Tancredo Neves Pantheon of the Fatherland and Freedom

Monuments and memorials in BrazilBuildings and structures in BrasíliaPublic art in BrazilModernist architecture in BrazilOscar Niemeyer buildings
4 min read

Tancredo Neves was supposed to end the dictatorship. In January 1985 he won an indirect presidential election - the first non-military head of state Brazil had elected in twenty-one years - and the country began preparing for inauguration day on March 15. The night before, doctors rushed him into emergency surgery for an intestinal obstruction. He never took office. Over the next thirty-eight days, as the nation held a vigil in hospital corridors, he went through seven operations in total. He died on April 21. His vice president, Jose Sarney, was sworn in as a substitute. And a wave of collective shock, arriving just as Brazil was stepping out of military rule, needed somewhere to go.

A Dove in the Three Powers Plaza

It went to Oscar Niemeyer. The same architect who had designed Brasilia's Supreme Federal Court Palace and its presidential Planalto sketched a cenotaph for the plaza that united them - the Praca dos Tres Poderes. His design symbolized a dove. Three floors, 2,105 square meters, white concrete rising in curved planes. French President Francois Mitterrand laid the foundation stone on October 15, 1985, six months after Neves died. The Pantheon of the Fatherland and Freedom was inaugurated on September 7, 1986, Brazil's independence day. An eternal flame burns atop a diagonal tower outside, representing, as the official language has it, the freedom of the people and the independence of the country.

Not a Mausoleum

There are no bodies inside. The Pantheon is a cenotaph - a memorial without tombs - and the honored are remembered through something called the Livro de Aco, the Book of Steel, also called the Livro dos Herois da Patria. It sits on the third floor, and each time a new name is entered its metal pages a ceremony is held. The first name entered, on April 21, 1992 - the bicentennial of his execution - was Joaquim Jose da Silva Xavier, known as Tiradentes, the tooth-puller who led the 1789 Inconfidencia Mineira against Portuguese rule and was hanged, drawn, and quartered as a warning. Zumbi dos Palmares, the last leader of the great runaway-slave community that existed for nearly a century in the Brazilian northeast, joined him in 1997.

Who Stands in the Book

The list in the Book of Steel is deliberately broad. It includes emperors (Dom Pedro I) and republican founders (Deodoro da Fonseca). It includes women who led men into battle (Maria Felipa de Oliveira commanded 200 fighters at Itaparica; Jovita Feitosa was a pioneer woman soldier in the Paraguayan War) and women who fought in other ways (Esperanca Garcia, an enslaved Afro-Brazilian woman who became Brazil's first female lawyer; Zuleika Angel Jones, who documented the disappearances of political prisoners under the dictatorship that Neves was elected to end). It includes indigenous heroes (Sepe Tiaraju, the Guarani tribal leader), and abolitionist journalists (Luis Gama), and religious thinkers (Saint Joseph of Anchieta, co-founder of Sao Paulo; Chico Xavier, the spiritist medium whose books sold in the millions). Dandara and Luisa Mahin are there as leaders of colonial-era slave revolts. Santos-Dumont is there for flying the 14-bis on the centenary of that 1906 flight. The book keeps growing.
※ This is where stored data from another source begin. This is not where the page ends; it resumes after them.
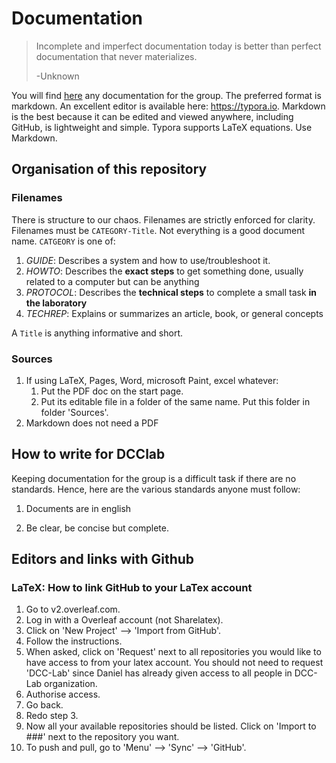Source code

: # Documentation
> Incomplete and imperfect documentation today is better than perfect documentation that never materializes.
>
> -Unknown



You will find [here](https://github.com/DCC-Lab/Documentation) any documentation for the group. The preferred format is markdown.  An excellent editor is available here: https://typora.io. Markdown is the best because it can be edited and viewed anywhere, including GitHub, is lightweight and simple. Typora supports LaTeX equations. Use Markdown. 

## Organisation of this repository

### Filenames
There is structure to our chaos. Filenames are strictly enforced for clarity. Filenames must be `CATEGORY-Title`. Not everything is a good document name. `CATGEORY` is one of:

1. *GUIDE*: Describes a system and how to use/troubleshoot it.
2. *HOWTO*: Describes the **exact steps** to get something done, usually related to a computer but can be anything
3. *PROTOCOL*: Describes the **technical steps** to complete a small task **in the laboratory**
4. *TECHREP*: Explains or summarizes an article, book, or general concepts

A `Title` is anything informative and short.

### Sources

1. If using LaTeX, Pages, Word, microsoft Paint, excel whatever:
   1.  Put the PDF doc on the start page. 
   2.  Put its editable file in a folder of the same name. Put this folder in folder 'Sources'.
2. Markdown does not need a PDF



## How to write for DCClab

Keeping documentation for the group is a difficult task if there are no standards. Hence, here are the various standards anyone must follow:

1. Documents are in english

2. Be clear, be concise but complete.




## Editors and links with Github

### LaTeX: How to link GitHub to your LaTex account
1. Go to v2.overleaf.com. 
2. Log in with a Overleaf account (not Sharelatex).
3. Click on 'New Project' --> 'Import from GitHub'.
4. Follow the instructions.
5. When asked, click on 'Request' next to all repositories you would like to have access to from your latex account. You should not need to request 'DCC-Lab' since Daniel has already given access to all people in DCC-Lab organization.
6. Authorise access.
7. Go back.
8. Redo step 3. 
9. Now all your available repositories should be listed. Click on 'Import to ###' next to the repository you want.
10. To push and pull, go to 'Menu' --> 'Sync' --> 'GitHub'.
Tiradentes Tortured in Glass

The interior holds two works honoring the martyrs of the Inconfidencia Mineira. On the second floor, in the Red Hall, Athos Bulcao's Liberty Wall forms a triangle out of three modular panels, each 13.54 meters long and 2.76 meters high - the triangular symbol of the failed 1789 revolt. On the third floor, near the stained glass by Marianne Peretti - the same artist who designed the glass for Brasilia's cathedral - a seven-panel work by John Hall and Son tells the Inconfidencia story in phases, culminating in the torture of Tiradentes. The building was listed for national heritage protection in 2007, the year Niemeyer turned 100 and IPHAN registered 34 of his works on the same day. Inside the Pantheon, the permanent exhibition dedicated to Tancredo Neves reopened in 2013, with documents, films by Silvio Tendler, and interactive displays about the man whose death prompted all of this.

From the Air

Located at 15.80°S, 47.86°W on the Praca dos Tres Poderes in Brasilia, alongside the Supreme Federal Court Palace, National Congress, and Palacio do Planalto. At altitude, look for the curved white dove-shape of the Pantheon itself with the eternal-flame tower angling off to one side, distinguishing it from the more rectilinear neighboring palaces. Nearest airport: Brasilia/Presidente Juscelino Kubitschek (SBBR), approximately 11 km west. Brasilia sits at 1,170 meters on the central plateau.